◆ Selection
# # # # #

Posts tagged with "Washington State University"

Bloomberg: California and Massachusetts are the most innovative U.S. states

June 25, 2020

For the second consecutive year, California and Massachusetts have taken the first and second spots, respectively, in Bloomberg’s annual State Innovation Index.

According to a report by The Boston Globe, the ranking is based on six equally weighted metrics: research and development intensity, productivity, clusters of companies in technology, STEM jobs, residents with degrees in science and engineering, and patent activity.

California and Massachusetts’ success dates back more than 150 years ago with the creation of land-grant universities under the Morrill Act, according to New York University Stern School of Business economist Paul Romer.

The Morrill Land Grand Act of 1862 helped boost higher education in America by granting states public land. That land could be sold and the proceeds earned could be used to establish colleges. Massachusetts Institute of Technology was among the earliest recipients of the act, which served as the basis for many other institutions, including the University of California and Washington State University.

These schools “and their counterparts in every state created a new type of university—distinguished by a practical focus on problem solving that the world had never seen,” Romer, co-recipient of the 2018 Nobel Memorial Prize in Economic Sciences, said in a telephone interview with The Boston Globe.. “The success of California and Massachusetts is a sign of the high level of investment that those states have made in their university and research systems.”

# # # # #

◆ Given material
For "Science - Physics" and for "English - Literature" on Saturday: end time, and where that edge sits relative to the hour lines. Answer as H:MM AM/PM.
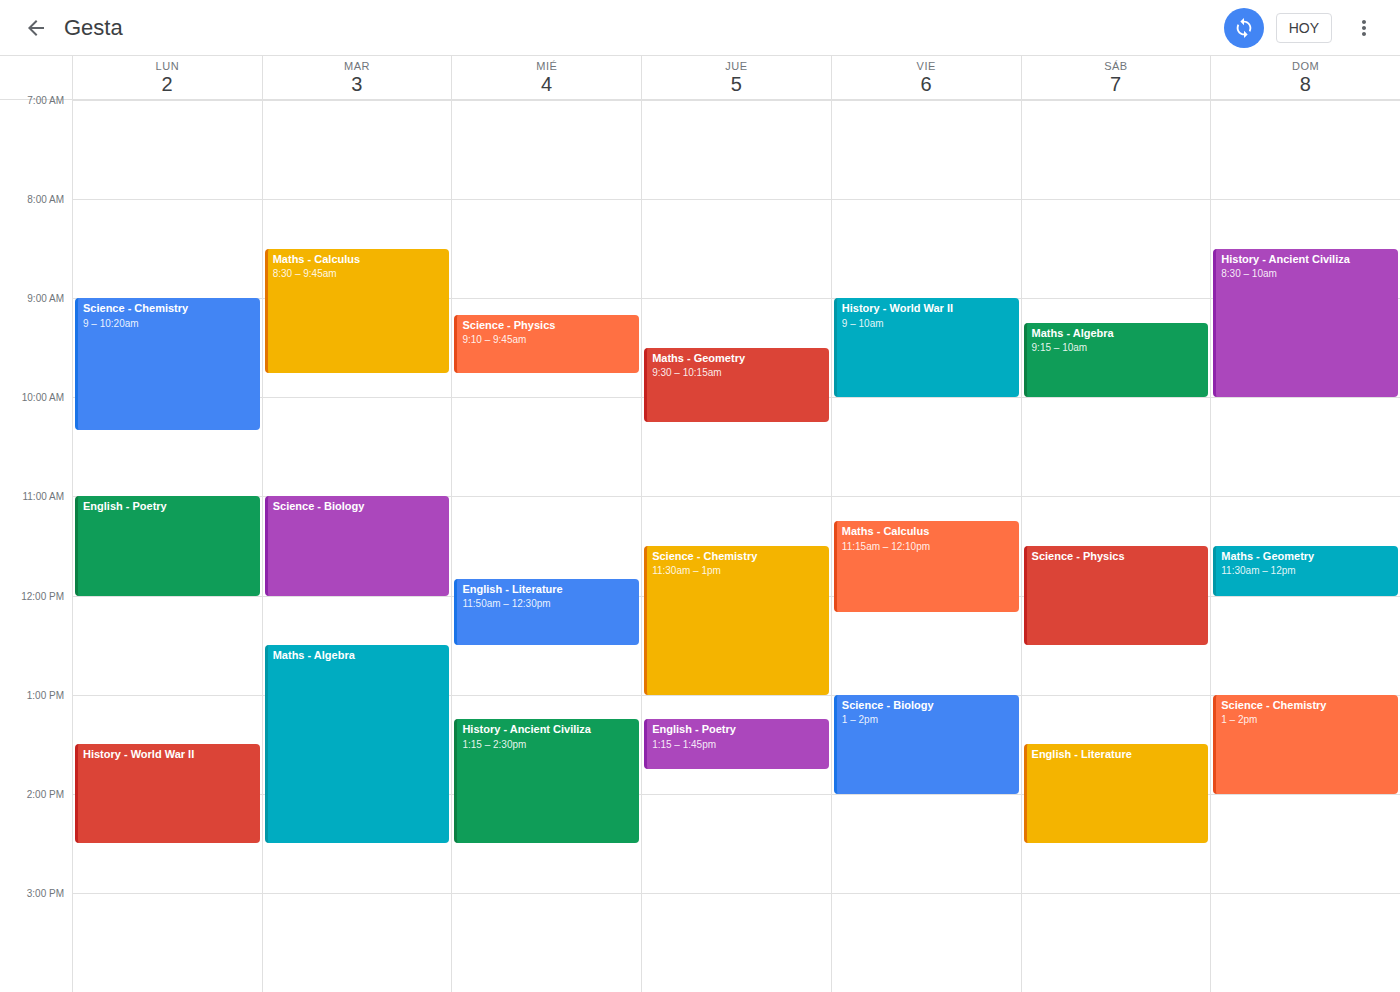
"Science - Physics": 12:30 PM, halfway between the 12 PM and 1 PM lines. "English - Literature": 2:30 PM, halfway between the 2 PM and 3 PM lines.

# # # # #

◆ What you need to do
(a) In the post on state innovation rankings, turn the paragraph beginning "According to a report by The Boston Globe" into a short list that keeps its main facts.
(b) According to the post on state innovation rankings, which school was among the earliest recipients of the Morrill Act?
(c) Write the next paragraph of the post on state innovation rankings, picking up after its final sentence.

◆ Results for each task
(a)
The Boston Globe reports that the ranking rests on six equally weighted metrics:
- research and development intensity
- productivity
- clusters of technology companies
- STEM jobs
- residents with science and engineering degrees
- patent activity

(b) Massachusetts Institute of Technology.

(c)
California ranked number-one in the Bloomberg index for patent activity and second for both technology-company density and concentration of science- and engineering-degree holders. Its state university system and pre-eminence in research—along with private Stanford University—have been influential in building Silicon Valley headquarters for established tech companies and budding startups.

Last year, entrepreneurs there received more than $67 billion in venture-capital funding, according to data from PitchBook. That’s more than three times New York, the second-highest state for deal flow.

According to a joint report from PwC and CB Insights, the top five highest-valued private U.S. tech companies are all California-based: JUUL Labs, Stripe, Airbnb, SpaceX and Palantir Technologies.

In addition, among U.S. companies that went public last year, the five reaping the highest year-to-date returns also are in California: Zoom Video Communications, IT-service provider Fastly and life-science specialty businesses Vir Biotechnology, Livongo Health and IDEAYA Biosciences.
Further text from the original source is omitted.